Bund der Steuerzahler: Keine Berechtigung für neue Schulden
Niedersachsens Steuerkasse erlebt derzeit eine wahre Geldflut. Das 1. Quartal 2012 schloss mit einem Steueraufkommen von 5,345 Milliarden Euro und damit um 1,263 Milliarden Euro bzw. 30,9 % höher als der vergleichbare Vorjahreszeitraum. Alle Bundesländer zusammen konnten einen Zuwachs bei den Steuereinnahmen von 8,6 % verzeichnen.

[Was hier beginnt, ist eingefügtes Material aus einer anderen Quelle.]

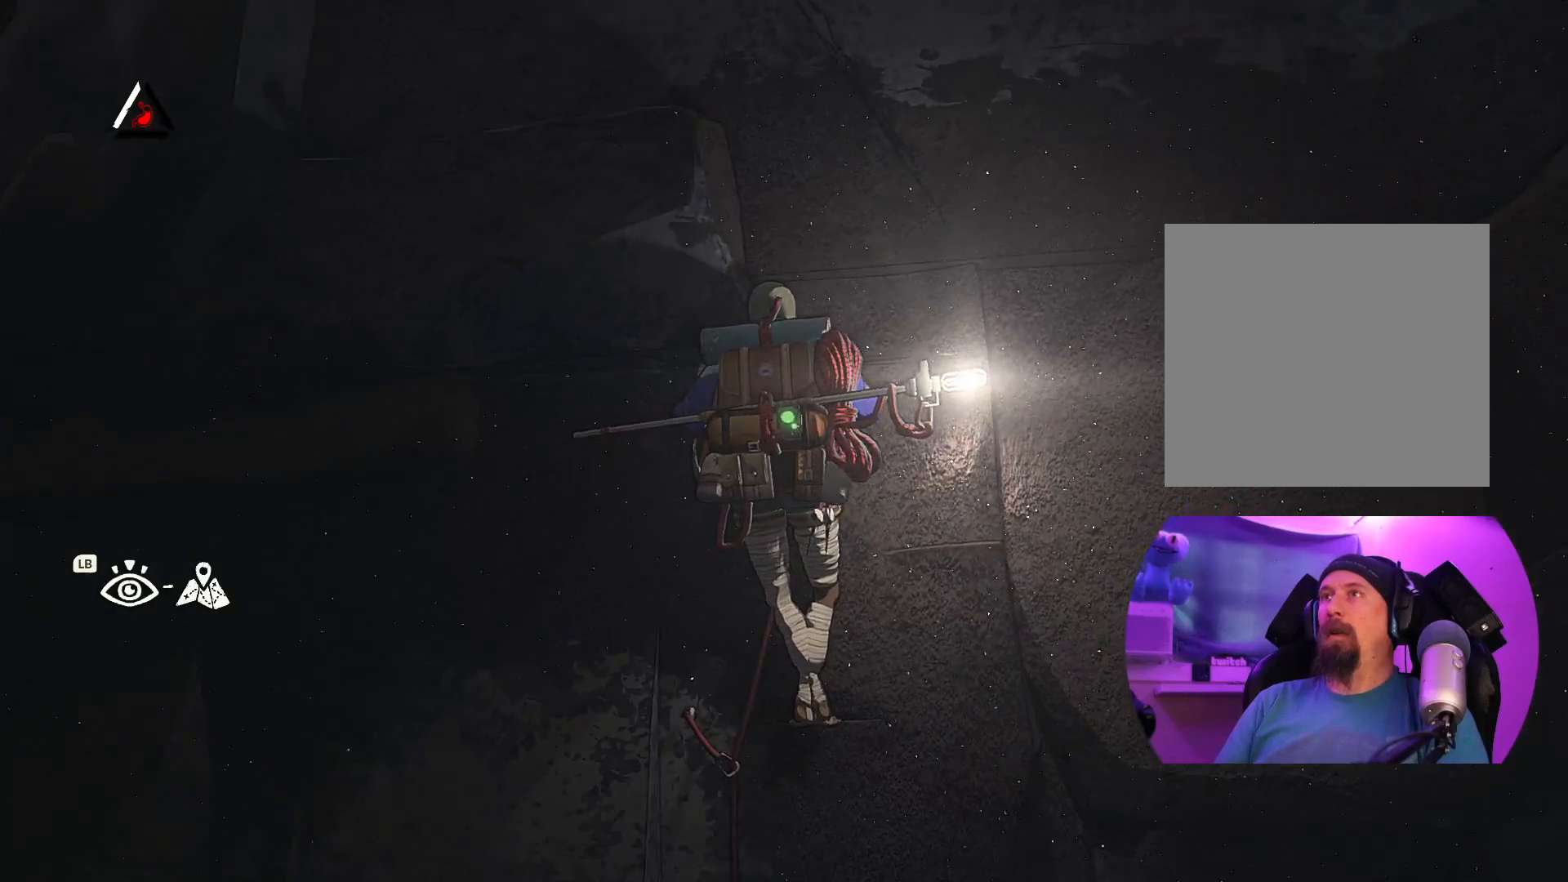
{"dt_ms": 500, "buttons": [], "left_stick": "center", "right_stick": "down-left", "events": [[150, "right_stick", "center"], [284, "right_stick", "down-left"]]}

Niedersachsen profitiert damit deutlich stärker von der guten konjunkturellen Entwicklung, berichtet der Bund der Steuerzahler nach Auswertung aktueller Übersichten des Bundesfinanzministeriums zur Entwicklung der Länderhaushalte. Deutlich höhere Lohnsteuern der Arbeitnehmer, gestiegene Vorauszahlungen der Unternehmen bei der Körperschaft- sowie der Selbständigen bei der Einkommensteuer und auch höhere Umsatzsteuern, die nicht zuletzt auf die gestiegenen Energiepreise zu zahlen sind, füllten in einem schon lange nicht mehr da gewesenen Ausmaß die niedersächsischen Steuerkassen.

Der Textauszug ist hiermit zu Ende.